Si bien en esta República temprana la ciudad o la arquitectura enunciadas como evocación republicana por formalizarse casi nunca pudieron materializarse en obras concretas, el debate que se produjo en el terreno de la validación de los símbolos patrios significó la galvanización de aquellas posturas que más tarde dieron lugar a la conformación de las principales tendencias y grupos de interés en el debate sobre «qué» es el Perú y las cuestiones de la identidad cultural de lo peruano. El crispado debate sobre la auténtica arquitectura «peruana» de la década de 1920 entre quienes defendían los estilos neocolonial, indigenista, neoperuano o neoinca y sus variantes intermedias tuvieron en este debate de la década de 1820 su punto de germinación. Y no se trató, en este caso, de un debate limitado al ámbito cultural y estético: aparecieron en juego —como había sucedido en los tiempos de la República temprana— determinados intereses sociales, económicos y políticos detrás de cada postura.
Como una especie de río subterráneo, si bien diversos aspectos de la vida social y material del país, como el funcionamiento de instituciones, rituales, pesos, medidas y monedas de origen colonial, se mantendrían casi intactas hasta mediados del siglo XIX, el advenimiento de la República había puesto los fundamentos de una nueva relación de identidad entre sociedad y territorio, entre arquitectura y representación de la esencia diferencial de lo peruano.
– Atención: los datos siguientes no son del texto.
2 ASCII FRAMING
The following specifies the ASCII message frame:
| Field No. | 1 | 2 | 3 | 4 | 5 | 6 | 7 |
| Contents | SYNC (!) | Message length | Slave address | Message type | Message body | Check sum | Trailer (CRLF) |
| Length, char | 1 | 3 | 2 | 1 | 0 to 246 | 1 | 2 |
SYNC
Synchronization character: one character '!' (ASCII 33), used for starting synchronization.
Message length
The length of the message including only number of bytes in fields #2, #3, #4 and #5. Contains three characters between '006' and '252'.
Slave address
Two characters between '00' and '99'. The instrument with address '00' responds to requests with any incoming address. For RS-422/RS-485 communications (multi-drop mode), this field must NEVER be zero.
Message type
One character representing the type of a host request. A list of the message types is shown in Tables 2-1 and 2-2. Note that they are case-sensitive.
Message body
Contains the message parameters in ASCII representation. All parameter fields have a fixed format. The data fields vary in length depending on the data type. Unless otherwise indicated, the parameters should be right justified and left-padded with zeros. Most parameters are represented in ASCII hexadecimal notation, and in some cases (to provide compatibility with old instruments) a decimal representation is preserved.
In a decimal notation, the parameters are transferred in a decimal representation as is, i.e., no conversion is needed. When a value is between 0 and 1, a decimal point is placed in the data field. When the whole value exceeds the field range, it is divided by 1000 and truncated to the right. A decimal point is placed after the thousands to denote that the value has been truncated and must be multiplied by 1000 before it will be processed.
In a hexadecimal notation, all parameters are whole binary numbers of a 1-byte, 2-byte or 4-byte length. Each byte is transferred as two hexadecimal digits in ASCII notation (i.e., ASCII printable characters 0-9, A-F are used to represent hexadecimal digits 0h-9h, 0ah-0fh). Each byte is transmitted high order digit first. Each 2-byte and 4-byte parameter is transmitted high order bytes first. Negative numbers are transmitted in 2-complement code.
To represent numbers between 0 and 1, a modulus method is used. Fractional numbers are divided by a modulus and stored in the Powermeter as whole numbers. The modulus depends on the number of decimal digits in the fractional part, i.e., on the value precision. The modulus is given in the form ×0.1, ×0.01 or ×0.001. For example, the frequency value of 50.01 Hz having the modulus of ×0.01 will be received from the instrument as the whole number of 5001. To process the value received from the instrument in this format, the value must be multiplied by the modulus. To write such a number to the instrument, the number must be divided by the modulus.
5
Desde la campaña de Simón Bolívar, si algo caracterizaba a los rituales del poder es la diferencia que empezaba a registrarse entre la vocación «cosmopolita» de los rituales limeños y el incaísmo telúrico que impregnaba a los rituales del sur peruano, especialmente andino. Diferencias previsibles al inicio, pero que luego empezaron a adquirir el sentido de proyectos políticos y culturales encontrados en función de los diferentes sectores sociales emergentes en pugna. En este inicial campo de polémica se escondían, en el fondo, las raíces de aquello que Ortemberg denomina el «incaísmo regional» y el «centralismo simbólico limeño» (2014, p. 348).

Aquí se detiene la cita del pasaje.